A security guard was killed after being shot while protecting a television news team investigating a smash-and-grab heist in the San Francisco Bay Area, part of a surge of organized retail crime in the region.
"We are devastated by the loss of the security guard and our friend, Kevin Nishita. Our deepest sympathy goes to Kevin's wife, his children, his family, and to all his friends and colleagues," Jim Rose, vice president, and general manager of KRON-TV said in a statement released on Saturday.
Nishita worked for Star Protection Agency as an armed guard, protecting television news crews in the region, who are frequently targeted by robberies for their equipment.
On Wednesday, he was wounded in the abdomen during an attempted robbery of KRON-camera TV's equipment in downtown Oakland, according to authorities.
The television team was reporting a recent theft in which a bunch of robbers stormed into a clothes store and took merchandise.
A $32,500 reward is being offered for information leading to an arrest in Nishita's death.
Nishita worked as a police officer in Hayward, San Jose, and Colma until retiring in 2018. According to the Alameda County Sheriff's Office, his body was taken from the hospital with full police enforcement honors.
"This senseless loss of life is due to yet another violent criminal activity in the Bay Area.

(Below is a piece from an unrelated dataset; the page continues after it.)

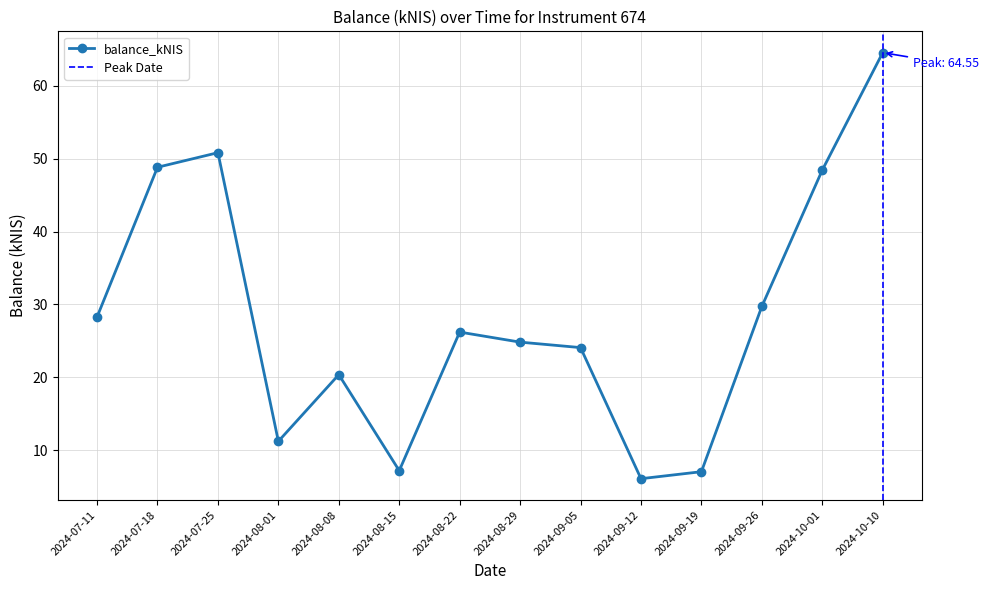

Approximately how many times larger is the value at 2024-07-11 compared to 2024-08-22?

1.1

We hope that offering a reward will help lead to the arrest of those responsible so they can face justice for this tragedy," Rose said.
Organized retail robberies have hit the region, with bands of criminals breaking into high-end establishments and stealing stuff with crowbars and hammers.
Similar thefts have been recorded in Los Angeles, Beverly Hills, and other cities around the country.
According to the Los Angeles County Sheriff's Department, at least eight criminals entered a Home Depot store in Lakewood on Black Friday and stole hammers, crowbars, and sledgehammers from the tool area before fleeing in a getaway car.
According to police Lt. Giovanni Trejo, four people who may have participated in the Home Depot theft were later arrested in Beverly Hills after officers stopped two cars that were part of a caravan of vehicles driving around the city's business district. According to him, a passerby alerted police after noticing that several of the vehicles lacked registration plates.
Meantime, police in Los Angeles arrested three people suspected of storming a designer clothing store on Melrose Place after stopping a vehicle and seeing clothes in plain view, said LAPD Officer Mike Lopez. He said more than 10 people ransacked another store on La Brea Avenue.
The thefts are believed to be part of sophisticated criminal networks that recruit people to steal merchandise in stores throughout the country and then sell it online. Experts and law enforcement officials say the thefts are ratcheting up as the holiday shopping season gets underway.